Unnamed: 0,multilabel,multihead
count,5.0,5.0
mean,0.390735,0.454418
std,0.008535,0.258352
min,0.381796,0.320283
25%,0.382073,0.339974
50%,0.392055,0.343113
75%,0.397822,0.352627
max,0.399926,0.916091


In this case let's make a two-tailed test:

$$H_0: \mu_1 = \mu_2, \: H_1: \mu_1 \neq \mu_2 $$

because results are quite worser.

In [33]:
p_value = 2*(1-stats.distributions.t(5-1).cdf(abs(t_stat(per_results))))

In [34]:
p_value

0.6053697535708902

 So, we definetely couldn't reject null hypotheses of means equality.

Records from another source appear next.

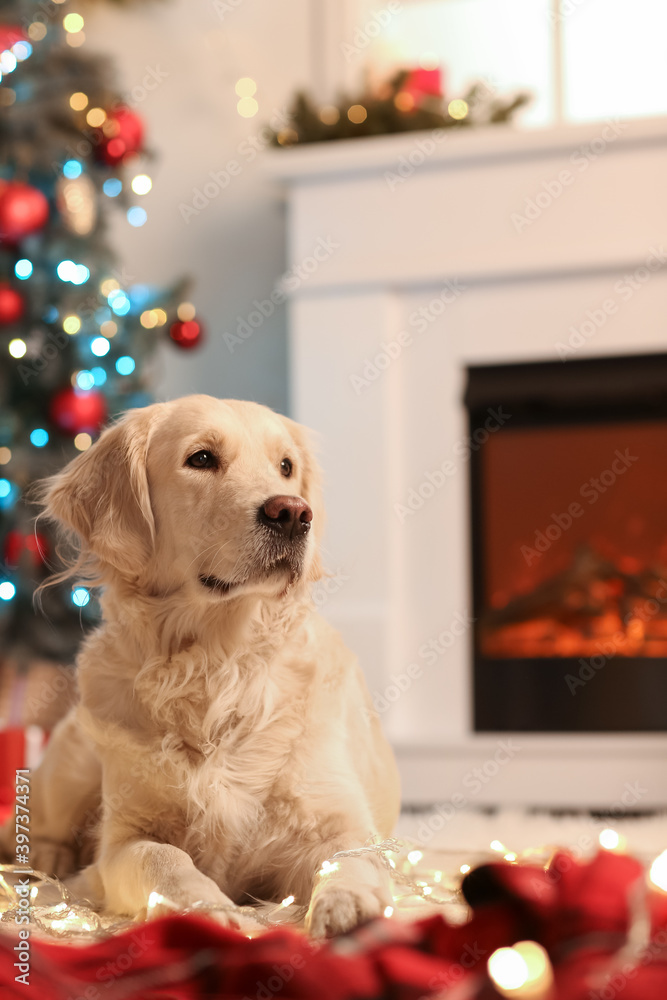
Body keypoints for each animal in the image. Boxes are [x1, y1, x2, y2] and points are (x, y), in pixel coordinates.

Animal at [0, 398, 402, 936]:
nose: (293, 513)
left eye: (286, 466)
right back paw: (45, 858)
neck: (218, 664)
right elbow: (163, 857)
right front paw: (207, 908)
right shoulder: (124, 839)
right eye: (202, 459)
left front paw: (350, 906)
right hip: (71, 764)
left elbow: (349, 858)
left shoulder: (338, 819)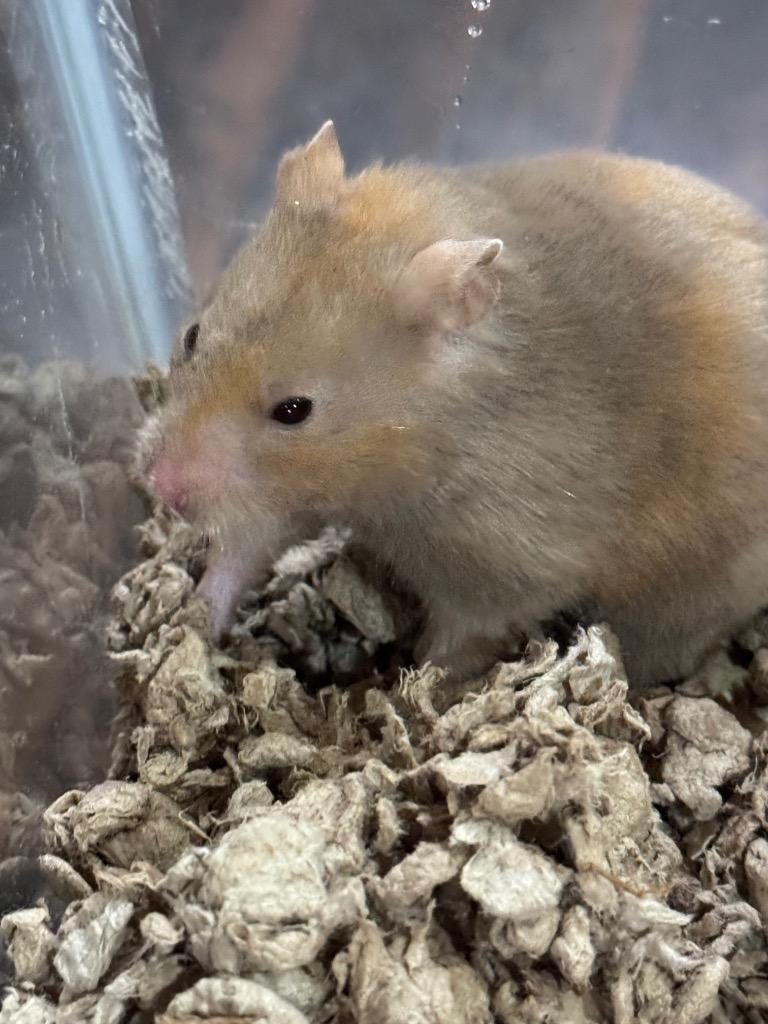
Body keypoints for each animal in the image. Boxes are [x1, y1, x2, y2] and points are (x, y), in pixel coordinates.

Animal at [145, 120, 768, 686]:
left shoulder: (509, 563)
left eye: (294, 410)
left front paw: (419, 690)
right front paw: (196, 620)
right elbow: (241, 554)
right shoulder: (287, 494)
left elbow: (462, 639)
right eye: (192, 336)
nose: (160, 487)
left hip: (692, 592)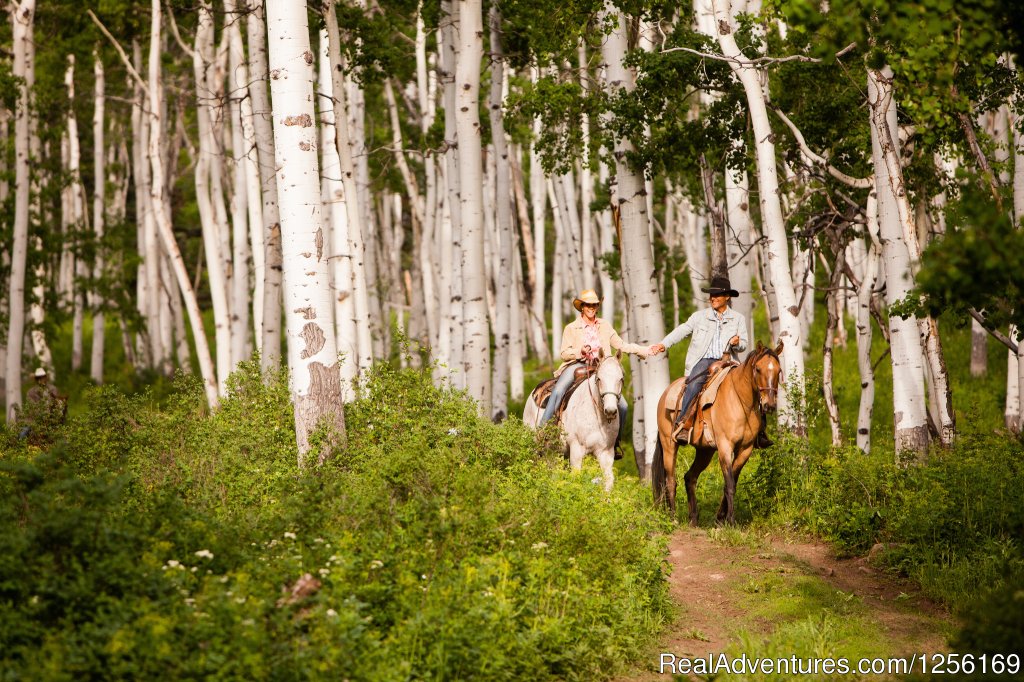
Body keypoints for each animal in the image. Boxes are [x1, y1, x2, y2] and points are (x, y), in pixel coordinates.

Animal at [528, 352, 622, 491]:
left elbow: (608, 482)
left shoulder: (606, 453)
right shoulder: (576, 450)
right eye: (599, 379)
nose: (610, 411)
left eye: (621, 379)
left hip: (554, 453)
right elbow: (576, 479)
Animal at [651, 342, 786, 522]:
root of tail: (665, 393)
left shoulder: (745, 449)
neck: (741, 402)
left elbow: (732, 481)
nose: (769, 404)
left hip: (705, 451)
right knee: (671, 481)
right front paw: (730, 520)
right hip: (669, 445)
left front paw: (721, 518)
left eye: (778, 370)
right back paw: (673, 518)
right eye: (758, 369)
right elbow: (729, 484)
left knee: (690, 477)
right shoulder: (725, 447)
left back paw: (693, 518)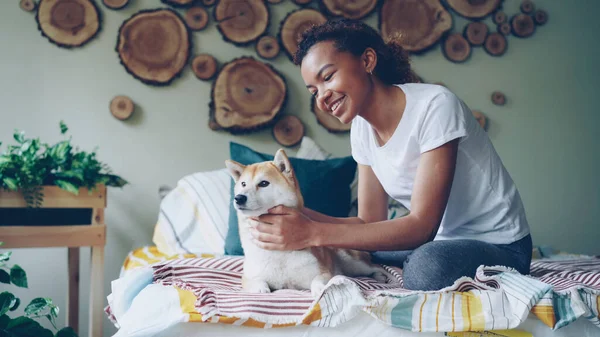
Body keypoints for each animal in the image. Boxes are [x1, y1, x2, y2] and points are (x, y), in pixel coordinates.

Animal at [226, 148, 394, 296]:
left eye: (263, 183)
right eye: (243, 184)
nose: (239, 197)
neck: (279, 254)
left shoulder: (324, 271)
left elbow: (318, 280)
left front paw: (320, 289)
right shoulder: (249, 276)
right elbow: (257, 281)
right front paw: (261, 289)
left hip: (354, 263)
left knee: (378, 267)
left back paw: (388, 278)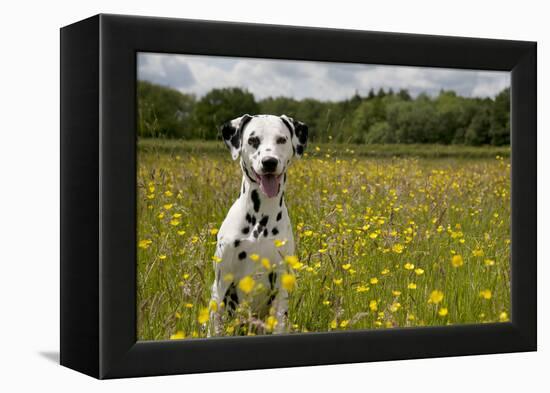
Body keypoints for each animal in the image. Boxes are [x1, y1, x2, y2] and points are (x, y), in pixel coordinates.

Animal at [209, 112, 308, 334]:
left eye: (281, 139)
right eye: (253, 140)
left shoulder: (280, 286)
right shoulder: (222, 285)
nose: (269, 162)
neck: (260, 222)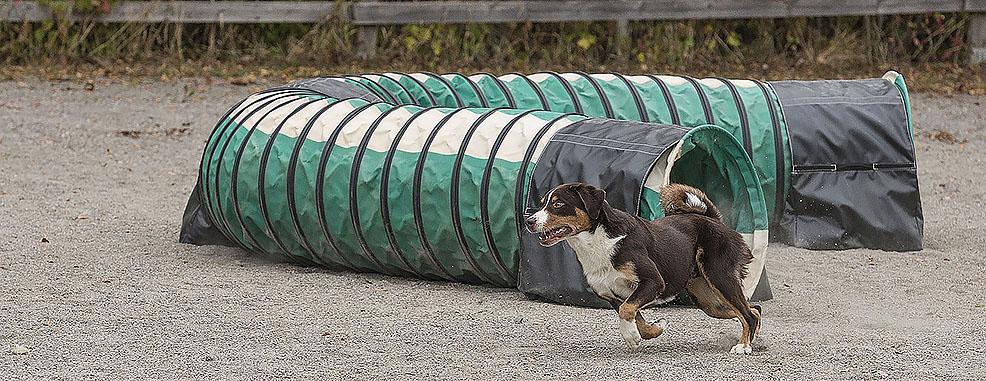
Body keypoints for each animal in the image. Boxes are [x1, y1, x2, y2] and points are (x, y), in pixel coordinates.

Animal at [524, 182, 760, 354]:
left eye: (558, 204)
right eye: (543, 203)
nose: (529, 221)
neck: (599, 244)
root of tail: (712, 219)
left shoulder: (653, 282)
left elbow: (627, 310)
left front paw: (632, 336)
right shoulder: (612, 294)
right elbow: (632, 315)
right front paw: (653, 328)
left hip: (720, 278)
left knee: (747, 314)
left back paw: (743, 346)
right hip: (708, 301)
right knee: (753, 310)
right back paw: (751, 340)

Let's compare the models using Holm's method for comparing two models by finding out the familywise error rate (FWER, групповая вероятность ошибки первого рода).

In [15]:
from statsmodels.stats.multitest import multipletests

In [35]:
result = multipletests([0.06649185548449224, 1.4586896771528625e-05, 0.6053697535708902],
                          method='holm')

In [36]:
print(f"Labels: [ORG LOC PER]")
print(f"rejected null hypotheses:{result[0]}")
print(f"corrected p-values:{result[1]}")

Labels: [ORG LOC PER]
rejected null hypotheses:[False  True False]
corrected p-values:[1.32983711e-01 4.37606903e-05 6.05369754e-01]


Formally, we couldn't reject the null hypotheses of mean equivalence in the ORG and PER cases. But in the ORG case we see that the results of multihead model are mainly better, in the PER case its results are comparable to multilable case.